Go through the records and extract every line with the word "selector".

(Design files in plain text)
######

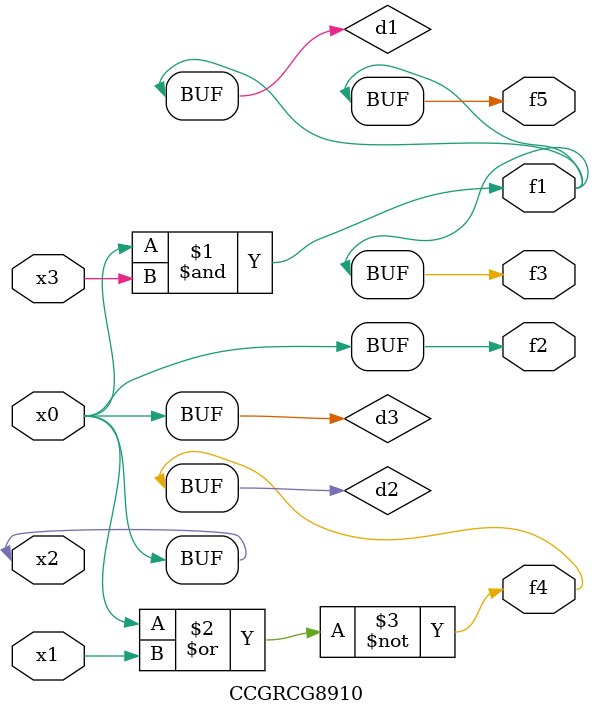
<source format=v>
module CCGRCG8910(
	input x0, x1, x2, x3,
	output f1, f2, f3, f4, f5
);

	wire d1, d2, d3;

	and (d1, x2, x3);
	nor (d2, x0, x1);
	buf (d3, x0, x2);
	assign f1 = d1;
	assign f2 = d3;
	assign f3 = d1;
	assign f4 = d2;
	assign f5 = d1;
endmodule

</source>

######

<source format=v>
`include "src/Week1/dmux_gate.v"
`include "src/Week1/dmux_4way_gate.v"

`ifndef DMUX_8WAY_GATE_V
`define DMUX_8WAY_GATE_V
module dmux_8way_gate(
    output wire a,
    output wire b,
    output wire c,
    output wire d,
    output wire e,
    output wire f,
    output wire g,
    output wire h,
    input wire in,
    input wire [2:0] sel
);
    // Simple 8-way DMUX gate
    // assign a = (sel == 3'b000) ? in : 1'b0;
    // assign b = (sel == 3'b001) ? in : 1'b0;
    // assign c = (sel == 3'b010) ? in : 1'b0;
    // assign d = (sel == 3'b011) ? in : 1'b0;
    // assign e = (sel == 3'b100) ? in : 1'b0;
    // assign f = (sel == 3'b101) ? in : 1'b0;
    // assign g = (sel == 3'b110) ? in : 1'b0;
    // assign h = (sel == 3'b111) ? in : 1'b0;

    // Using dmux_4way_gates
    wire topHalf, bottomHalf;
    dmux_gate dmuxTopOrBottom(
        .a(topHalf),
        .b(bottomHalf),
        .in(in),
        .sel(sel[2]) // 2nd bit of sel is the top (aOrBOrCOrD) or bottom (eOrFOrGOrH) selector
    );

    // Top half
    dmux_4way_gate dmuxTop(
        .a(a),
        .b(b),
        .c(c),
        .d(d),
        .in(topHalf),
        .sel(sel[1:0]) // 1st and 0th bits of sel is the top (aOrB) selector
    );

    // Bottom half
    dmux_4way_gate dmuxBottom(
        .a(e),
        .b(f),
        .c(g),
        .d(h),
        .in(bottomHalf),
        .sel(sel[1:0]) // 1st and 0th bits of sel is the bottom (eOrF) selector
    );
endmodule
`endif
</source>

######

**RESPONSE BELOW**
        .sel(sel[2]) // 2nd bit of sel is the top (aOrBOrCOrD) or bottom (eOrFOrGOrH) selector
        .sel(sel[1:0]) // 1st and 0th bits of sel is the top (aOrB) selector
        .sel(sel[1:0]) // 1st and 0th bits of sel is the bottom (eOrF) selector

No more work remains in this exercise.